The Wnt and BMP families of signaling morphogens at the vertebrate neuromuscular junction

Abstract

The neuromuscular junction has been extensively employed in order to identify crucial determinants of synaptogenesis. At the vertebrate neuromuscular synapse, extracellular matrix and signaling proteins play stimulatory and inhibitory roles on the assembly of functional synapses. Studies in invertebrate species have revealed crucial functions of early morphogens during the assembly and maturation of the neuromuscular junction. Here, we discuss growing evidence addressing the function of Wnt and Bone morphogenetic protein (BMP) signaling pathways at the vertebrate neuromuscular synapse. We focus on the emerging role of Wnt proteins as positive and negative regulators of postsynaptic differentiation. We also address the possible involvement of BMP pathways on motor neuron behavior for the assembly and/or regeneration of the neuromuscular junction.
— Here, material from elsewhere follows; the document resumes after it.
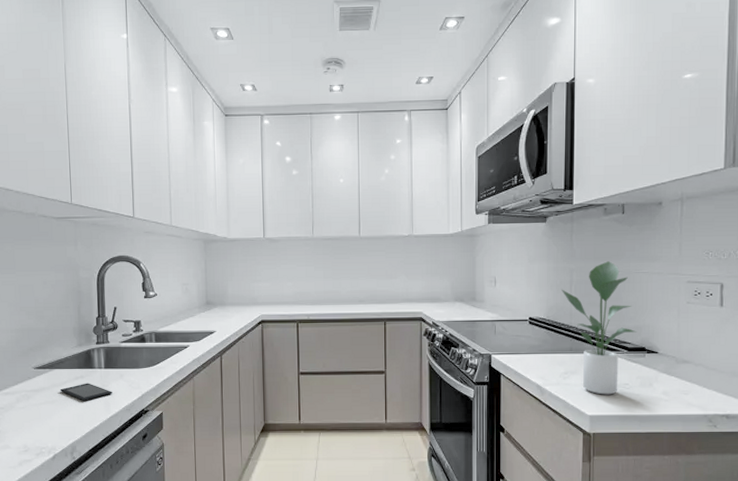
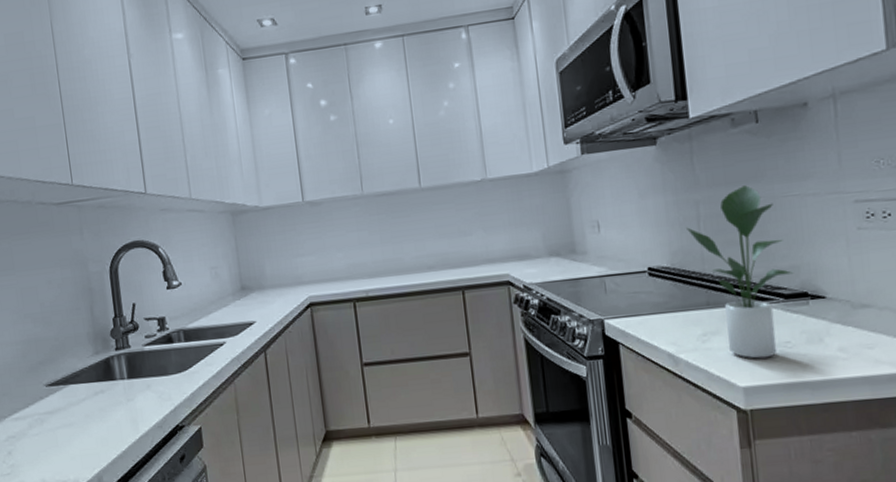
smartphone: present [60,383,112,401] -> none [77,398,140,421]

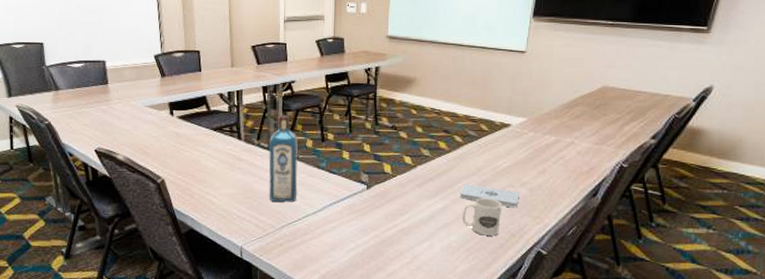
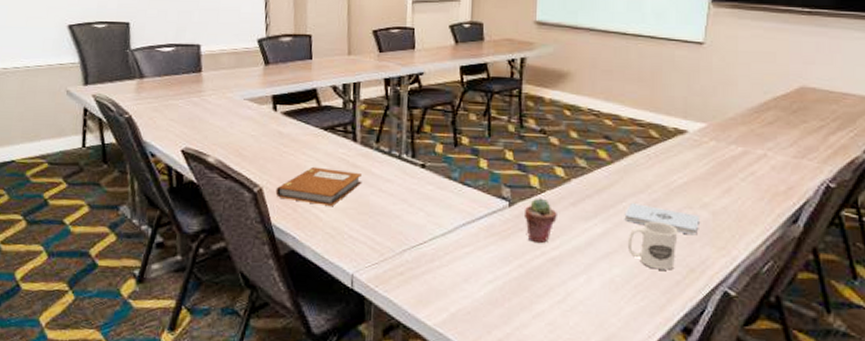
notebook: none [175,161,247,192] -> present [275,166,362,206]
liquor: present [269,115,298,202] -> none [388,113,426,220]
potted succulent: none [379,181,406,217] -> present [523,198,557,243]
Keywords: BMP; Wnt; neuromuscular junction.

Figure 1

Wnt ligands modulate postsynaptic differentiation at the vertebrate NMJ. (A) Wnts induce aneural AChR clustering. In zebrafish, Wnt11r silencing results in strong axonal branching defects associated with impaired AChR pre-patterning, similar to MuSK null mutants (middle panel). MuSK rescue after pre-patterning inhibition (induced by MuSK depletion), resulted in mislocalized, but still functional, neuromuscular synapses (right panel); (B) Wnts as positive cues for postsynaptic differentiation. Wnt3 and agrin released from motoneurons collaborate to promote the formation of AChR clusters. Wnt3-induced AChR microclusters via Rac1 are converted into large clusters by agrin, which promotes the further activation of Rac1 and Rho; (C) Wnt-dependent disaggregation of AChR clusters. Wnt3a, secreted by muscle cells at the stages of NMJ formation, activates a β-catenin pathway that induces the dispersal of AChR clusters through the inhibition of rapsyn expression.

Figure 2

BMP signaling. Smad signaling is initiated upon phosphorylation of Smad-1, -5 or -8 by a heteromeric complex of BMPRII, BMPRI and BMP ligand. Phosphorylated Smads recruit Smad-4 and translocate to the nucleus where, in association with co-repressors or co-activators, regulate the transcription of specific target genes. Non Smad pathways, such as p38 MAP kinase and PI3 kinase, are also initiated by heteromeric complexes. The long cytoplasmic tail of BMPRII binds to cytoskeleton regulators mediating actin remodeling (LIMK1) and microtubule stabilization (JNK).

Figure 3

BMP signaling in motor neurons. (A) In Drosophila, the evidence suggests that a retrograde signal involving homologues of the BMP pathway regulates synaptic growth, assembly and maintenance by pathways related to either Smad or cytoskeleton regulators; (B) In vertebrates, spinal cord injury induces an increase of BMP ligands around the injury site. BMP receptors and Smad1 phosphorylation is also increased in spinal neurons, revealing the ability of BMP to transduce Smad-dependent signaling. However, the target genes induced by Smad pathways or the mechanisms involving local cytoskeletal rearrangement are unknown.